Source material

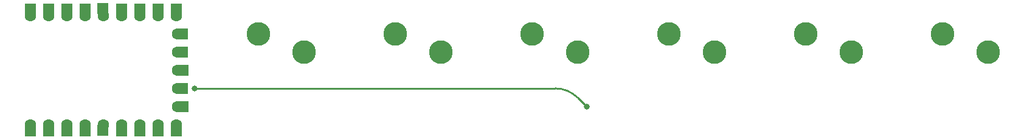
<source format=gbr>
G04 #@! TF.GenerationSoftware,KiCad,Pcbnew,(6.0.6)*
G04 #@! TF.CreationDate,2022-09-21T14:47:18+10:00*
G04 #@! TF.ProjectId,freshboard,66726573-6862-46f6-9172-642e6b696361,rev?*
G04 #@! TF.SameCoordinates,Original*
G04 #@! TF.FileFunction,Copper,L2,Bot*
G04 #@! TF.FilePolarity,Positive*
%FSLAX46Y46*%
G04 Gerber Fmt 4.6, Leading zero omitted, Abs format (unit mm)*
G04 Created by KiCad (PCBNEW (6.0.6)) date 2022-09-21 14:47:18*
%MOMM*%
%LPD*%
G01*
G04 APERTURE LIST*
G04 #@! TA.AperFunction,ComponentPad*
%ADD10C,3.300000*%
G04 #@! TD*
G04 #@! TA.AperFunction,CastellatedPad*
%ADD11R,1.600200X1.574800*%
G04 #@! TD*
G04 #@! TA.AperFunction,ComponentPad*
%ADD12C,1.600000*%
G04 #@! TD*
G04 #@! TA.AperFunction,ViaPad*
%ADD13C,0.800000*%
G04 #@! TD*
G04 #@! TA.AperFunction,Conductor*
%ADD14C,0.250000*%
G04 #@! TD*
G04 APERTURE END LIST*
D10*
G04 #@! TO.P,SW6,1,1*
G04 #@! TO.N,col5*
X201930000Y-91440000D03*
G04 #@! TO.P,SW6,2,2*
G04 #@! TO.N,Net-(SW6-Pad2)*
X195580000Y-88900000D03*
G04 #@! TD*
G04 #@! TO.P,SW5,1,1*
G04 #@! TO.N,col4*
X182880000Y-91440000D03*
G04 #@! TO.P,SW5,2,2*
G04 #@! TO.N,Net-(SW5-Pad2)*
X176530000Y-88900000D03*
G04 #@! TD*
G04 #@! TO.P,SW1,1,1*
G04 #@! TO.N,col0*
X106680000Y-91440000D03*
G04 #@! TO.P,SW1,2,2*
G04 #@! TO.N,Net-(SW1-Pad2)*
X100330000Y-88900000D03*
G04 #@! TD*
D11*
G04 #@! TO.P,RZ1,*
G04 #@! TO.N,*
X86362500Y-102472000D03*
X68582500Y-102446600D03*
X71122500Y-102446600D03*
X83822500Y-102446600D03*
X89816900Y-88908400D03*
X89842300Y-99068400D03*
X86362500Y-85454000D03*
X81282500Y-102446600D03*
X78729800Y-85377800D03*
X68582500Y-85428600D03*
X89816900Y-91448400D03*
X88902500Y-102472000D03*
X88902500Y-85454000D03*
X83822500Y-85428600D03*
X81282500Y-85428600D03*
X71122500Y-85428600D03*
X73662500Y-102472000D03*
X89816900Y-96528400D03*
X89842300Y-93988400D03*
X73662500Y-85454000D03*
X76202500Y-102472000D03*
X76202500Y-85454000D03*
X78729800Y-102395800D03*
D12*
G04 #@! TO.P,RZ1,1,GP0*
G04 #@! TO.N,unconnected-(RZ1-Pad1)*
X68580000Y-86360000D03*
G04 #@! TO.P,RZ1,2,GP1*
G04 #@! TO.N,unconnected-(RZ1-Pad2)*
X71120000Y-86360000D03*
G04 #@! TO.P,RZ1,3,GP2*
G04 #@! TO.N,unconnected-(RZ1-Pad3)*
X73660000Y-86360000D03*
G04 #@! TO.P,RZ1,4,GP3*
G04 #@! TO.N,unconnected-(RZ1-Pad4)*
X76200000Y-86360000D03*
G04 #@! TO.P,RZ1,5,GP4*
G04 #@! TO.N,unconnected-(RZ1-Pad5)*
X78740000Y-86360000D03*
G04 #@! TO.P,RZ1,6,GP5*
G04 #@! TO.N,unconnected-(RZ1-Pad6)*
X81280000Y-86360000D03*
G04 #@! TO.P,RZ1,7,GP6*
G04 #@! TO.N,unconnected-(RZ1-Pad7)*
X83820000Y-86360000D03*
G04 #@! TO.P,RZ1,8,GP7*
G04 #@! TO.N,unconnected-(RZ1-Pad8)*
X86360000Y-86360000D03*
G04 #@! TO.P,RZ1,9,GP8*
G04 #@! TO.N,unconnected-(RZ1-Pad9)*
X88900000Y-86360000D03*
G04 #@! TO.P,RZ1,10,GP9*
G04 #@! TO.N,unconnected-(RZ1-Pad10)*
X89110000Y-88900000D03*
G04 #@! TO.P,RZ1,11,GP10*
G04 #@! TO.N,col5*
X89110000Y-91440000D03*
G04 #@! TO.P,RZ1,12,GP11*
G04 #@! TO.N,col4*
X89110000Y-93980000D03*
G04 #@! TO.P,RZ1,13,GP12*
G04 #@! TO.N,col3*
X89110000Y-96520000D03*
G04 #@! TO.P,RZ1,14,GP13*
G04 #@! TO.N,col2*
X89110000Y-99060000D03*
G04 #@! TO.P,RZ1,15,GP14*
G04 #@! TO.N,col1*
X88900000Y-101600000D03*
G04 #@! TO.P,RZ1,16,GP15*
G04 #@! TO.N,col0*
X86360000Y-101600000D03*
G04 #@! TO.P,RZ1,17,GP26*
G04 #@! TO.N,row0*
X83820000Y-101600000D03*
G04 #@! TO.P,RZ1,18,GP27*
G04 #@! TO.N,unconnected-(RZ1-Pad18)*
X81280000Y-101600000D03*
G04 #@! TO.P,RZ1,19,GP28*
G04 #@! TO.N,unconnected-(RZ1-Pad19)*
X78740000Y-101600000D03*
G04 #@! TO.P,RZ1,20,GP29*
G04 #@! TO.N,unconnected-(RZ1-Pad20)*
X76200000Y-101600000D03*
G04 #@! TO.P,RZ1,21,3V3*
G04 #@! TO.N,unconnected-(RZ1-Pad21)*
X73660000Y-101600000D03*
G04 #@! TO.P,RZ1,22,5V*
G04 #@! TO.N,unconnected-(RZ1-Pad22)*
X68580000Y-101600000D03*
G04 #@! TO.P,RZ1,23,GND*
G04 #@! TO.N,GND*
X71120000Y-101600000D03*
G04 #@! TD*
D10*
G04 #@! TO.P,SW4,1,1*
G04 #@! TO.N,col3*
X163830000Y-91440000D03*
G04 #@! TO.P,SW4,2,2*
G04 #@! TO.N,Net-(SW4-Pad2)*
X157480000Y-88900000D03*
G04 #@! TD*
G04 #@! TO.P,SW2,1,1*
G04 #@! TO.N,col1*
X125730000Y-91440000D03*
G04 #@! TO.P,SW2,2,2*
G04 #@! TO.N,Net-(SW2-Pad2)*
X119380000Y-88900000D03*
G04 #@! TD*
G04 #@! TO.P,SW3,1,1*
G04 #@! TO.N,col2*
X144780000Y-91440000D03*
G04 #@! TO.P,SW3,2,2*
G04 #@! TO.N,Net-(SW3-Pad2)*
X138430000Y-88900000D03*
G04 #@! TD*
D13*
G04 #@! TO.N,col2*
X146050000Y-99060000D03*
X91440000Y-96520000D03*
G04 #@! TD*
D14*
G04 #@! TO.N,col2*
X91440000Y-96520000D02*
X141713948Y-96520000D01*
X144780000Y-97790000D02*
X146050000Y-99060000D01*
X141713948Y-96519980D02*
G75*
G02*
X144780000Y-97790000I-48J-4336120D01*
G01*
G04 #@! TD*
M02*

</source>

Work to complete
Show me each line of the listing above with "KiCad" in it.

Output
G04 #@! TF.GenerationSoftware,KiCad,Pcbnew,(6.0.6)*
G04 Created by KiCad (PCBNEW (6.0.6)) date 2022-09-21 14:47:18*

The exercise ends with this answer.